The etl_task and etl_task2 tasks are sample tasks that I created to show the KubernetesPodOperator in action. They will start up an Ubuntu 18.04 container and sleep for 120 seconds before shutting down. The key part of these tasks though is in the code. It shows how to set up the affinity for the operator which tells your GKE cluster to schedule the container on the newly-created node pool.

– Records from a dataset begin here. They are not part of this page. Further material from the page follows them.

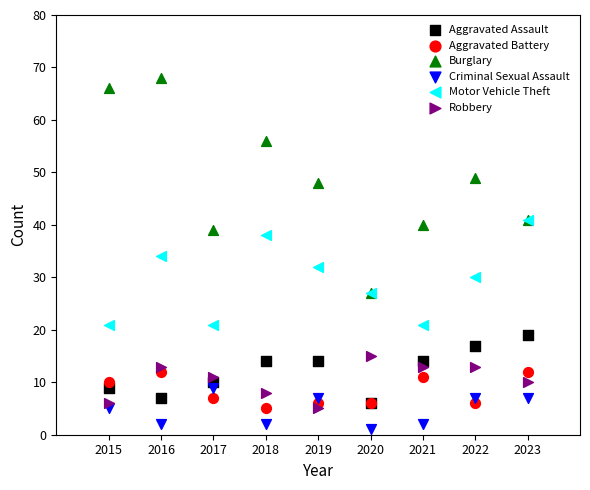

In the Burglary series, what Y value is closest to 47?

48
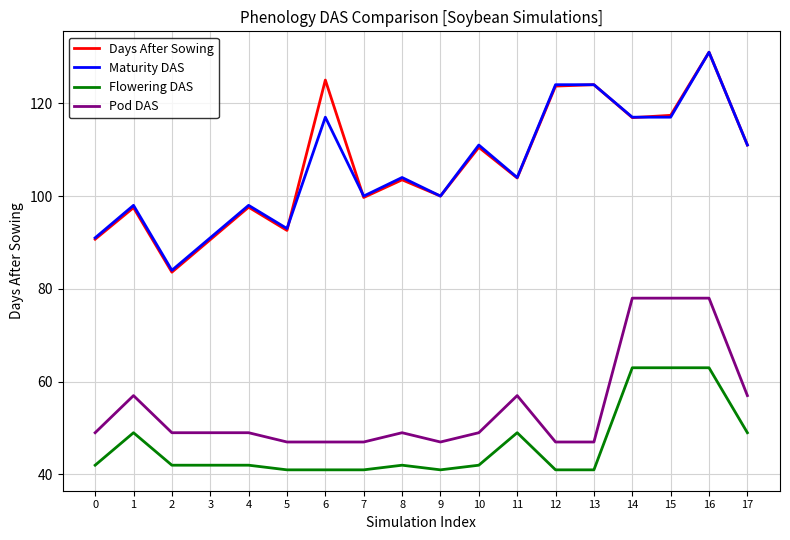

True or false: Flowering DAS and Days After Sowing intersect in this chart.

False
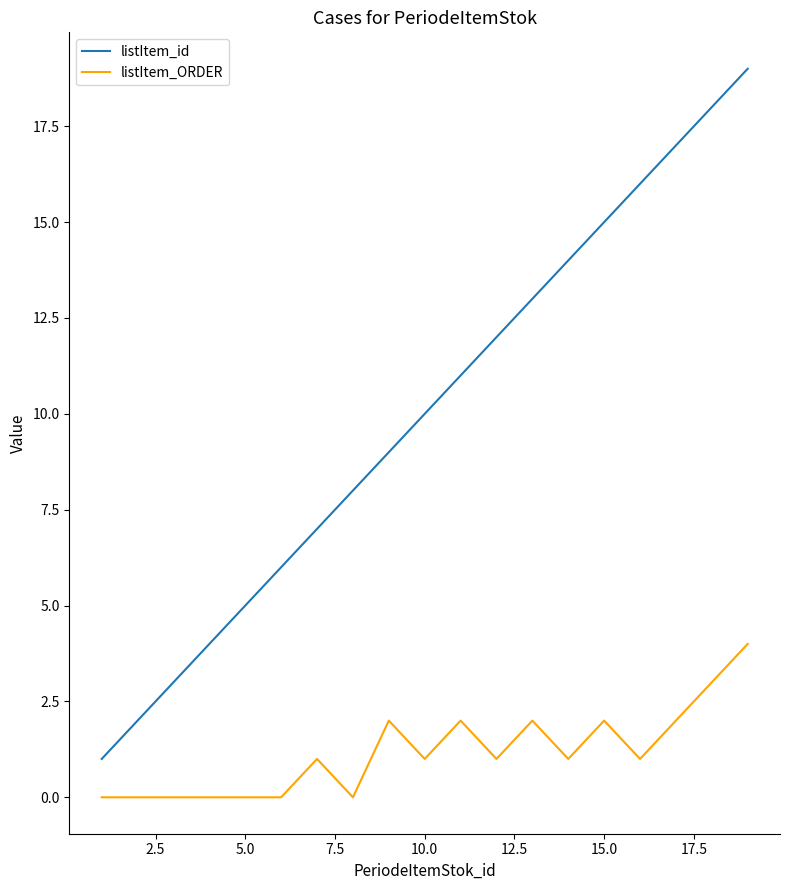

What is the highest value of the listItem_ORDER series?

4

I will cover this in more detail in the next section.

The last task, delete_node_pool, is a BashOperator that deletes the created node pool upon completion (or erroring) of the rest of the DAG. One thing to note is that this task will always run even if other tasks return error codes, this is so you will not have a running node pool racking up costs unexpectedly due to an error.

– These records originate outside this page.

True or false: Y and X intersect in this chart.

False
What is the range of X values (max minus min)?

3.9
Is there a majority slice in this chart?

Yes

Breaking Down the KubernetesPodOperator Code

Here is a copy of the etl_task code from the python file below with the comments and a few lines removed from it that are not very important (i.e. the sleep commands):

etl_task = kubernetes_pod.KubernetesPodOperator(
    task_id='etl-task',
    name='etl',
    namespace='default',
    image='gcr.io/gcp-runtimes/ubuntu_18_0_4',
    startup_timeout_seconds=720,

affinity={ 'nodeAffinity': { 'requiredDuringSchedulingIgnoredDuringExecution': { 'nodeSelectorTerms': [{ 'matchExpressions': [{ 'values': [ Variable.get("node_pool", default_var=node_pool_value) ] }] }] } }

    })

You will notice that I bolded the affinity object parameter above, which is what I am wanting to focus on here because it’s very Kubernetes specific.

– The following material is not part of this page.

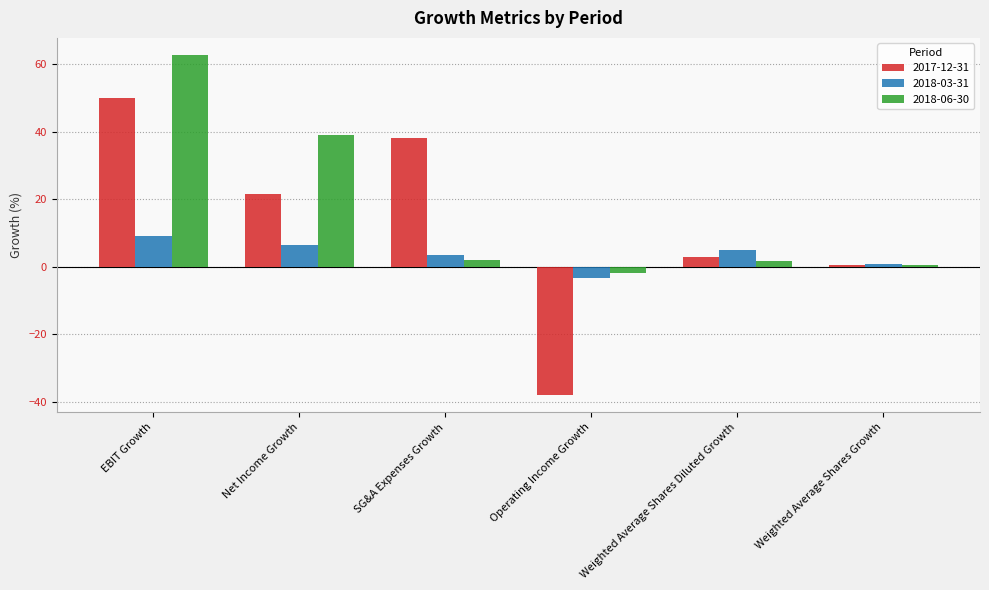

How many categories are shown in the chart?

6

What this code is doing is telling Kubernetes, when scheduling (versus executing) this task, to require it to schedule onto a node with a label that matches the name of the node pool created by the create_node_pool task. It does this using a nodeSelector and tells it to match a label with the name of the created node pool. When GKE creates a new node pool, it automatically applies a label with the name of the node pool onto each node in it, which is what we are matching against in this code above.

One thing to note is that it pulls the label value from the Airflow variable node_pool. If you run multiple instances of this DAG, then I recommend changing this variable name to be DAG specific. Just be aware that due to limitations in Airflow you cannot put any templates or dynamic code (such as pulling an environment variable) into the affinity parameter object or else it will fail to load the DAG.


Configurable Items for DAG

Since this code is creating a node pool that isn’t one-size-fits-all for everybody, I have introduced a few environment variables into the code to allow changing of options related to the node pool.

Here is the list of environment variables and their functions:

NODE_COUNT
This is the number of nodes that will be provisioned inside of the new node pool. The default value is 3.

MACHINE_TYPE
This is the instance type (size) of a virtual machine that will be provisioned inside of the new node pool. If you’re using this for shorter-running workloads and you are removing the node pool upon completion then I highly recommend using the E2 machine types since these already have the sustained-use-discount built into the price so therefore are cheaper for short-lived workloads. The default value is e2-standard-8 (8 vCPU and 32GB of RAM).

SCOPES
This contains the GCP scopes that are attached to the instances in the node pool. For instance, allowing access to BigQuery and Pub/Sub as well as being able to write logs would have the following scopes: bigquery, pubsub, logging-write. The default value is default,cloud-platform.


Conclusion

This was a very simple way of running containers inside of a DAG on Cloud Composer. It’s not the easiest route to take, but unfortunately due to the limitations imposed by managed services, sometimes steps like these must be performed until the provider implements a first-party solution to perform this natively.

I for one would love to see the ability to specify affinity for more than just KubernetesPodOperator tasks because sometimes tasks other than container-based tasks can cause these issues, namely python or bash operator tasks.